Each year, more than 41,000 individuals die by suicide, leaving behind their friends and family members to deal the tragedy of loss and often the guilt that comes with it.
Many El Pasoans struggle every day with suicidal thoughts, thinking they are all alone, with nowhere to turn. Local mental health advocates Emergence Health Network are on a mission to raise awareness and change that perception.
According to EHN, 90% of people who die by suicide are also believed to have had a mental health disorder. The numbers are staggering, yet only a small percentage of individuals dealing with a crisis will seek help.
“This needs to change and that is why Emergence Health Network wants the community to know, help is available. For instance: EHN operates the crisis hotline where trained mental health professionals are available 24/7 to talk to individuals having a hard time coping with a situation,” said Kristi Daugherty, CEO Emergence Health Network.

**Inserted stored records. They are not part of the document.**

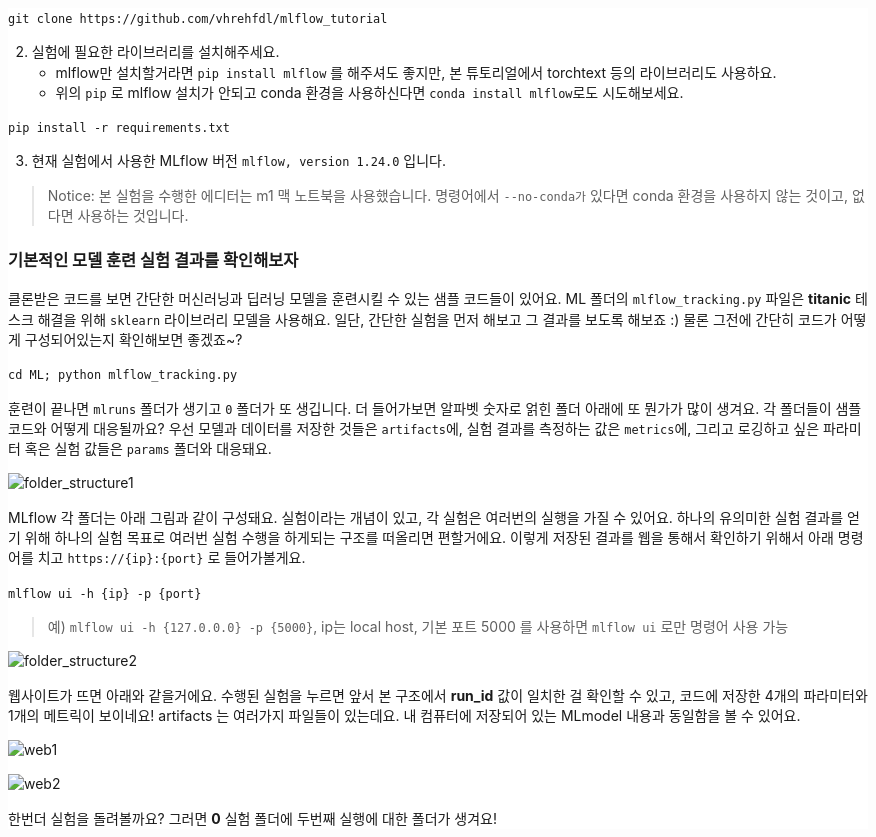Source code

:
 ```shell
git clone https://github.com/vhrehfdl/mlflow_tutorial
```

2. 실험에 필요한 라이브러리를 설치해주세요.
    * mlflow만 설치할거라면 `pip install mlflow` 를 해주셔도 좋지만, 본 튜토리얼에서 torchtext 등의 라이브러리도 사용하요.
    * 위의 `pip` 로 mlflow 설치가 안되고 conda 환경을 사용하신다면 `conda install mlflow`로도 시도해보세요.
  
```shell
pip install -r requirements.txt
```
3. 현재 실험에서 사용한 MLflow 버전 `mlflow, version 1.24.0` 입니다.


> Notice: 
> 본 실험을 수행한 에디터는 m1 맥 노트북을 사용했습니다.
> 명령어에서 `--no-conda가` 있다면 conda 환경을 사용하지 않는 것이고, 없다면 사용하는 것입니다.


### 기본적인 모델 훈련 실험 결과를 확인해보자

클론받은 코드를 보면 간단한 머신러닝과 딥러닝 모델을 훈련시킬 수 있는 샘플 코드들이 있어요. 
ML 폴더의 `mlflow_tracking.py` 파일은  **titanic** 테스크 해결을 위해 `sklearn` 라이브러리 모델을 사용해요.
일단, 간단한 실험을 먼저 해보고 그 결과를 보도록 해보죠 :) 물론 그전에 간단히 코드가 어떻게 구성되어있는지 확인해보면 좋겠죠~?

```shell
cd ML; python mlflow_tracking.py
```

훈련이 끝나면 `mlruns` 폴더가 생기고 `0` 폴더가 또 생깁니다. 더 들어가보면 알파벳 숫자로 얽힌 폴더 아래에 또 뭔가가 많이 생겨요.
각 폴더들이 샘플 코드와 어떻게 대응될까요? 우선 모델과 데이터를 저장한 것들은 `artifacts`에, 
실험 결과를 측정하는 값은 `metrics`에, 그리고 로깅하고 싶은 파라미터 혹은 실험 값들은 `params` 폴더와 대응돼요.

![folder_structure1](https://user-images.githubusercontent.com/40655873/159262751-03fcc9cf-5105-413e-99b9-665d5c33be53.png)

MLflow 각 폴더는 아래 그림과 같이 구성돼요. 실험이라는 개념이 있고, 각 실험은 여러번의 실행을 가질 수 있어요.
하나의 유의미한 실험 결과를 얻기 위해 하나의 실험 목표로 여러번 실험 수행을 하게되는 구조를 떠올리면 편할거에요.
이렇게 저장된 결과를 웹을 통해서 확인하기 위해서 아래 명령어를 치고 `https://{ip}:{port}` 로 들어가볼게요.

```shell
mlflow ui -h {ip} -p {port}
```

> 예) `mlflow ui -h {127.0.0.0} -p {5000}`, ip는 local host, 기본 포트 5000 를 사용하면 `mlflow ui` 로만 명령어 사용 가능


![folder_structure2](https://user-images.githubusercontent.com/40655873/159262759-d9e7b76f-85a8-4926-a602-ec0f0598e284.png)

웹사이트가 뜨면 아래와 같을거에요. 수행된 실험을 누르면 앞서 본 구조에서 **run_id** 값이 일치한 걸 확인할 수 있고, 
코드에 저장한 4개의 파라미터와 1개의 메트릭이 보이네요! 
artifacts 는 여러가지 파일들이 있는데요. 내 컴퓨터에 저장되어 있는 MLmodel 내용과 동일함을 볼 수 있어요. 

![web1](https://user-images.githubusercontent.com/40655873/159262780-9daca24a-e46d-46af-8831-9c7f602c8e1c.png)

![web2](https://user-images.githubusercontent.com/40655873/159262781-ffe88634-1fd9-4642-ad8c-0959b72cfc3d.png)

한번더 실험을 돌려볼까요? 그러면 **0** 실험 폴더에 두번째 실행에 대한 폴더가 생겨요!
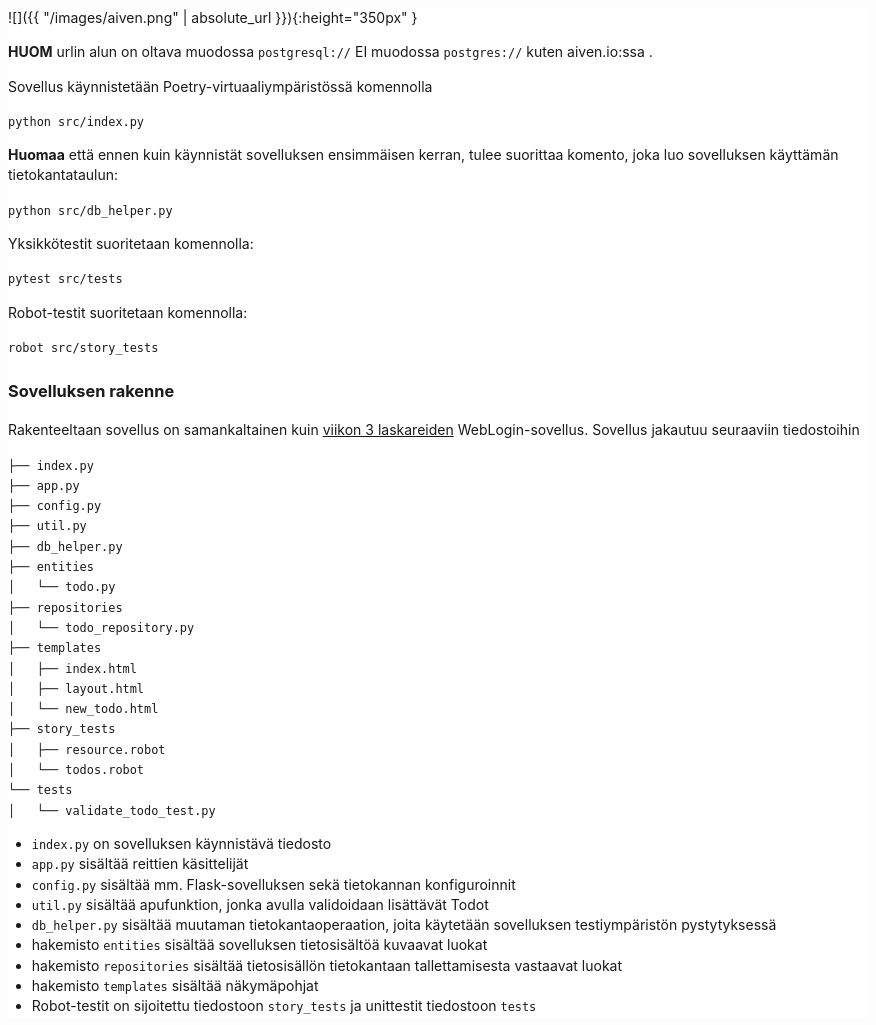![]({{ "/images/aiven.png" | absolute_url }}){:height="350px" }

**HUOM** urlin alun on oltava muodossa `postgresql://` EI muodossa `postgres://` kuten aiven.io:ssa   .

Sovellus käynnistetään Poetry-virtuaaliympäristössä komennolla

```sh
python src/index.py
```

**Huomaa** että ennen kuin käynnistät sovelluksen ensimmäisen kerran, tulee suorittaa komento, joka luo sovelluksen käyttämän tietokantataulun:

```sh
python src/db_helper.py
```


Yksikkötestit suoritetaan komennolla:

```sh
pytest src/tests
```

Robot-testit suoritetaan komennolla:

```sh
robot src/story_tests
```

### Sovelluksen rakenne

Rakenteeltaan sovellus on samankaltainen kuin [viikon 3 laskareiden](/tehtavat3/#5-weblogin-osa-1) WebLogin-sovellus. Sovellus jakautuu seuraaviin tiedostoihin

```
├── index.py
├── app.py
├── config.py
├── util.py
├── db_helper.py
├── entities
│   └── todo.py
├── repositories
│   └── todo_repository.py
├── templates
│   ├── index.html
│   ├── layout.html
│   └── new_todo.html
├── story_tests
│   ├── resource.robot
│   └── todos.robot
└── tests
│   └── validate_todo_test.py
```

- `index.py` on sovelluksen käynnistävä tiedosto
- `app.py` sisältää reittien käsittelijät
- `config.py` sisältää mm. Flask-sovelluksen sekä tietokannan konfiguroinnit
- `util.py` sisältää apufunktion, jonka avulla validoidaan lisättävät Todot
- `db_helper.py` sisältää muutaman tietokantaoperaation, joita käytetään sovelluksen testiympäristön pystytyksessä
- hakemisto `entities` sisältää sovelluksen tietosisältöä kuvaavat luokat
- hakemisto `repositories` sisältää tietosisällön tietokantaan tallettamisesta vastaavat luokat
- hakemisto `templates` sisältää näkymäpohjat
- Robot-testit on sijoitettu tiedostoon `story_tests` ja unittestit tiedostoon `tests`
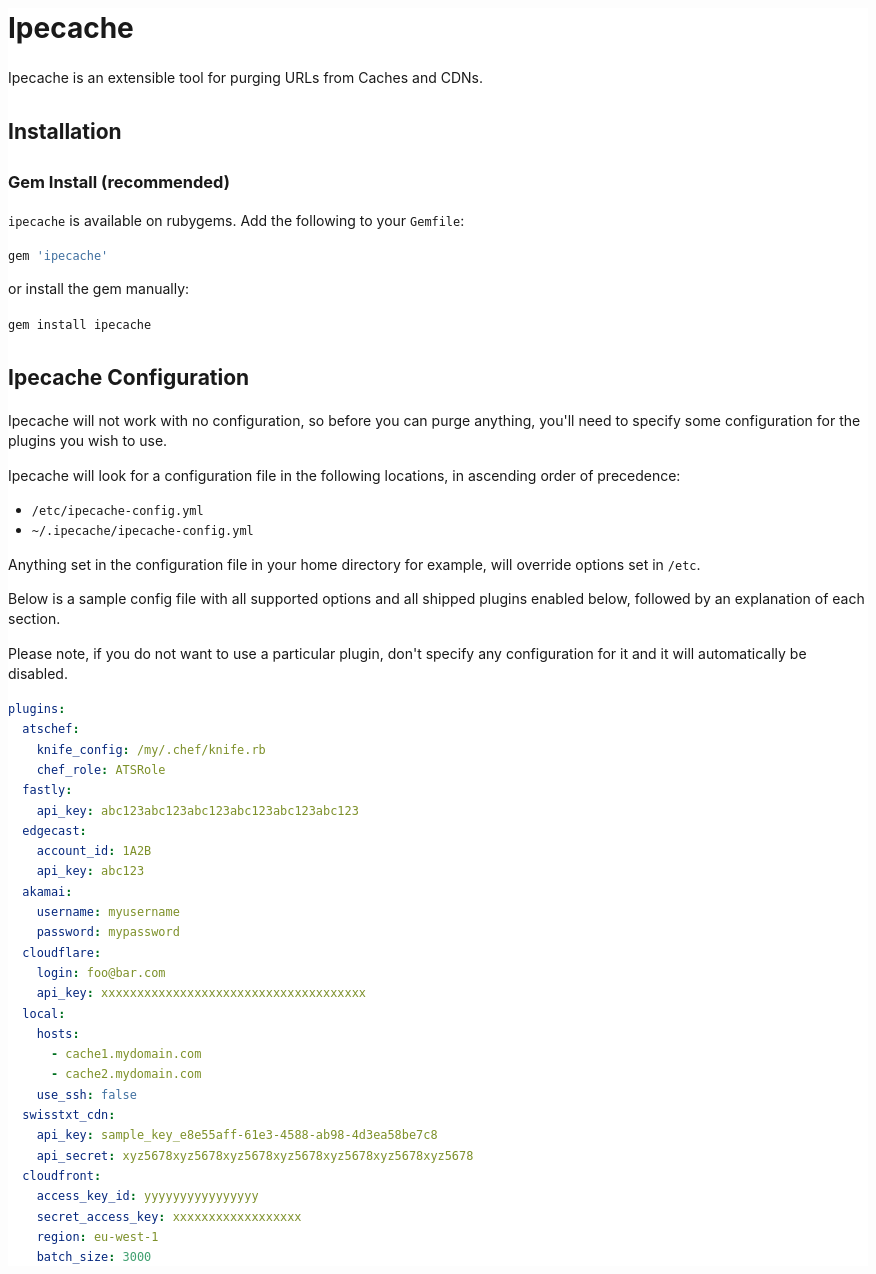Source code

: Ipecache
===========
Ipecache is an extensible tool for purging URLs from Caches and CDNs.

Installation
------------
### Gem Install (recommended)
`ipecache` is available on rubygems. Add the following to your `Gemfile`:

```ruby
gem 'ipecache'
```

or install the gem manually:

```bash
gem install ipecache
```

Ipecache Configuration
-------------------
Ipecache will not work with no configuration, so before you can purge anything, you'll need to specify some configuration for the plugins you wish to use.

Ipecache will look for a configuration file in the following locations, in ascending order of precedence:

- `/etc/ipecache-config.yml`
- `~/.ipecache/ipecache-config.yml`

Anything set in the configuration file in your home directory for example, will override options set in `/etc`.

Below is a sample config file with all supported options and all shipped plugins enabled below, followed by an explanation of each section.

Please note, if you do not want to use a particular plugin, don't specify any configuration for it and it will automatically be disabled.

```yaml
plugins:
  atschef:
    knife_config: /my/.chef/knife.rb
    chef_role: ATSRole
  fastly:
    api_key: abc123abc123abc123abc123abc123abc123
  edgecast:
    account_id: 1A2B
    api_key: abc123
  akamai:
    username: myusername
    password: mypassword
  cloudflare:
    login: foo@bar.com
    api_key: xxxxxxxxxxxxxxxxxxxxxxxxxxxxxxxxxxxxx
  local:
    hosts: 
      - cache1.mydomain.com
      - cache2.mydomain.com
    use_ssh: false
  swisstxt_cdn:
    api_key: sample_key_e8e55aff-61e3-4588-ab98-4d3ea58be7c8
    api_secret: xyz5678xyz5678xyz5678xyz5678xyz5678xyz5678xyz5678
  cloudfront:
    access_key_id: yyyyyyyyyyyyyyyy
    secret_access_key: xxxxxxxxxxxxxxxxxx
    region: eu-west-1
    batch_size: 3000
```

“We also launched a mobile phone application, so within seconds El Paso residents can have access to mental health community resources and if someone they know is going through a mental health crisis they can get help by a touch of a single button. It is technology at its best and it could save lives.”
To learn more about the app, click HERE to watch the video.
Local Crisis Hotline Number 915-779-1800 | Toll Free: 1-877-562-6467
⦁ EHN Crisis Hotline Specialists are qualified Mental Health Professionals and have, at minimum, a bachelor’s degree in the health and social services field. Supervisors are available 24/7 for additional support as needed. Crisis Hotline Specialists are available to the public, 24/7/365.
⦁ Crisis Hotline Specialists initially provide verbal crisis resolution when they receive a call. Crisis Specialists are trained through their education and trainings to assist in verbal de-escalation and link them to local mental health resources such as Emergence Health Network’s Crisis Intake Unit and Extended Observation Unit or can contact authorities if needed.
National Suicide Prevention Lifeline 1-800-273-8255 (TALK)
⦁ EHN is contracted with National Suicide Prevention Lifeline to take calls in the north to northwestern part of Texas. We also constitute as a roll over center for areas such as Austin and Dallas when their call volume reaches capacity and a crisis operator is not available to answer from the initial designated call center for that area. It is separated by area code, so we receive many of the rural calls to the Lifeline.
EHN Crisis and Emergency Services
1600 Montana Ave. 1st floor – Monday – Friday 8 am – 5pm
Crisis Intake and Assessments Free and Confidential Mental Health Screenings Referral to services
EHN Extended Observation Unit 1600 E. Yandell Street Ste. B24 hour, 7 day a week Crisis Intake Unit 11-bed facility.
Up to 48 hours of observation and stabilization from trained mental health professionals
Mental Health First Aid Training (MHFA) offered by EHN
MHFA training is FREE and teaches individuals to identify and respond to a person who is experiencing a mental health crisis. They learn how to help stabilize a person in crisis until they can connect them with the appropriate clinical training.
Think of it as being trained in CPR, to help a person having a heart attack – until paramedics can arrive.
-Inability to cope with daily tasks
-Rapid mood swings
-Displays of abusive behavior
Be a support system.
Listen to their story and let them know you care.
Ask directly about suicide, calmly and without judgement.
Let them know their life matters to you. That one conversation could save a life.
Reach out for professional help and don’t be afraid to talk about what is going on. This helps reduce the stigma associated with mental illness.
Encourage the individual to talk with a professional and never be afraid to call 911 if the person is at eminent risk. It is better to be safe than lose another person to suicide.
If you are struggling: Don’t wait for someone to reach out. Seek mental health treatment; strength comes in asking for help. Treat yourself like you would treat someone else who needs your help.